Problem Description
Given an array of integers where each element is either a positive integer or -1, the goal is to determine the "last visited integer" for each occurrence of -1. Process the array from left to right using an auxiliary array called seen, where every positive integer is prepended. For each -1 encountered, count the number of consecutive -1’s (including the current one) as k; if k is within the bounds of seen, append the k-th element from seen to the answer array, otherwise append -1.
Key Insights
- Maintain a list (seen) that stores positive integers in reverse order of their appearance.
- Use a counter to track the number of consecutive -1's.
- Reset the consecutive -1 counter whenever a positive integer is encountered.
- For each -1, use the counter to determine which element from seen to pick (if available) or output -1 if the counter exceeds the length of seen.
Space and Time Complexity
Time Complexity: O(n) since we process each element in the array once.
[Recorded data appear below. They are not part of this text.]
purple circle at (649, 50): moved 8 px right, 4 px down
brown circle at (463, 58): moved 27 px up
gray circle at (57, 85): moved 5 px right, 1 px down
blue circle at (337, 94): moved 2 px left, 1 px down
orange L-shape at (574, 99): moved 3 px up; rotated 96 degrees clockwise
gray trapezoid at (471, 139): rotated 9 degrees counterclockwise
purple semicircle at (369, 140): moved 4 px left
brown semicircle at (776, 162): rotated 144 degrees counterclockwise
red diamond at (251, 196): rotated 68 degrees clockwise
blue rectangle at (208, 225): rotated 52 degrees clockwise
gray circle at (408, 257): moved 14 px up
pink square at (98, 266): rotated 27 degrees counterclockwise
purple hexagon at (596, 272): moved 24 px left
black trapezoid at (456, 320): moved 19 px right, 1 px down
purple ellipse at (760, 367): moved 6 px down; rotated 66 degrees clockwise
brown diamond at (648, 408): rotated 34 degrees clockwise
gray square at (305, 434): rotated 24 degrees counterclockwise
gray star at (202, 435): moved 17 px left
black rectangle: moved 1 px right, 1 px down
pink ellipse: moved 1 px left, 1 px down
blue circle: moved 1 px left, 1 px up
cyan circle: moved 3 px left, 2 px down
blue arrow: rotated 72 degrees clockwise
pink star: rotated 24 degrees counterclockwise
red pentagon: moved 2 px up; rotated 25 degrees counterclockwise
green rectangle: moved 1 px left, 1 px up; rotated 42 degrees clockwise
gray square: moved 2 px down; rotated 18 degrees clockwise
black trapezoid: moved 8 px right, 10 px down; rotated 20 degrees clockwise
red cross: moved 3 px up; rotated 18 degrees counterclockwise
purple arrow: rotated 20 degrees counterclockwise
Space Complexity: O(n) for storing the seen and answer arrays.
Solution
The solution involves a single pass over the input array. As you iterate:
- For a positive integer, prepend it to the seen list and reset the consecutive -1 counter.
- For each -1, increment the counter. If the counter is less than or equal to the length of seen, retrieve the element at position (counter - 1) from seen and append it to the answer; otherwise, append -1. This approach uses simple list operations and a counter to simulate the required behavior.